CVE-2025-48701 is a medium-severity SQL Injection vulnerability affecting openDCIM, an open-source data center infrastructure management software. The vulnerability exists in the people_depts.php component of openDCIM versions up to and including 23.04. The root cause is the failure to use prepared statements when handling SQL queries, leading to improper neutralization of special elements in SQL commands (CWE-89). This allows an attacker with at least low privileges (PR:L) and network access (AV:N) to inject malicious SQL code without requiring user interaction (UI:N). The vulnerability impacts confidentiality and integrity by potentially allowing unauthorized reading or modification of database contents, but does not affect availability. The CVSS v3.1 base score is 5.4, reflecting a medium severity level. No known exploits are currently reported in the wild, and no official patches or mitigations have been linked yet. The vulnerability’s scope is unchanged (S:U), meaning the impact is limited to the vulnerable component and does not extend beyond the affected system. The vulnerability requires an attacker to have some level of authenticated access, which limits exploitation to insiders or compromised accounts. However, given that openDCIM is often used to manage critical infrastructure data centers, the risk of data leakage or unauthorized data manipulation is significant if exploited.

For European organizations, the impact of this SQL Injection vulnerability in openDCIM could be substantial, particularly for data centers and enterprises relying on openDCIM for managing physical infrastructure, asset tracking, and capacity planning. Exploitation could lead to unauthorized disclosure of sensitive infrastructure data, modification of records, or escalation of privileges within the management system. This could disrupt operational integrity, cause mismanagement of data center resources, or facilitate further attacks on critical infrastructure. Given the increasing regulatory focus on data protection and operational security in Europe (e.g., GDPR, NIS Directive), such a vulnerability could also lead to compliance violations and reputational damage. While the vulnerability does not directly impact availability, the indirect effects on operational processes and trustworthiness of infrastructure data could be severe.

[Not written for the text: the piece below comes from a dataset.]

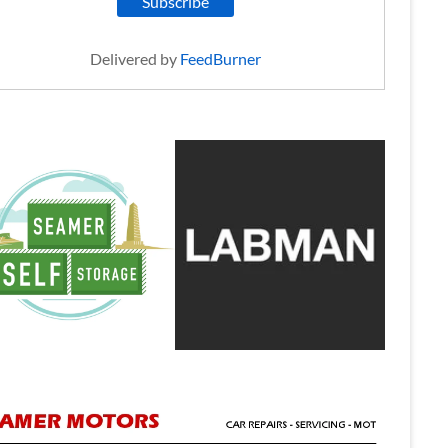
Delivered by
FeedBurner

European organizations using openDCIM should immediately audit their deployments to identify affected versions (up to 23.04). Since no official patches are currently linked, organizations should implement compensating controls such as: 1) Restricting access to the openDCIM management interface to trusted internal networks and authenticated users only. 2) Implementing strict input validation and sanitization at the web application firewall (WAF) or reverse proxy level to block suspicious SQL syntax patterns targeting people_depts.php. 3) Monitoring database query logs and application logs for anomalous or unexpected SQL commands indicative of injection attempts. 4) Enforcing the principle of least privilege for openDCIM user accounts to limit the potential damage from compromised credentials. 5) Preparing for rapid patch deployment once an official fix is released by the openDCIM project. Additionally, organizations should consider isolating openDCIM instances from other critical systems to contain potential breaches.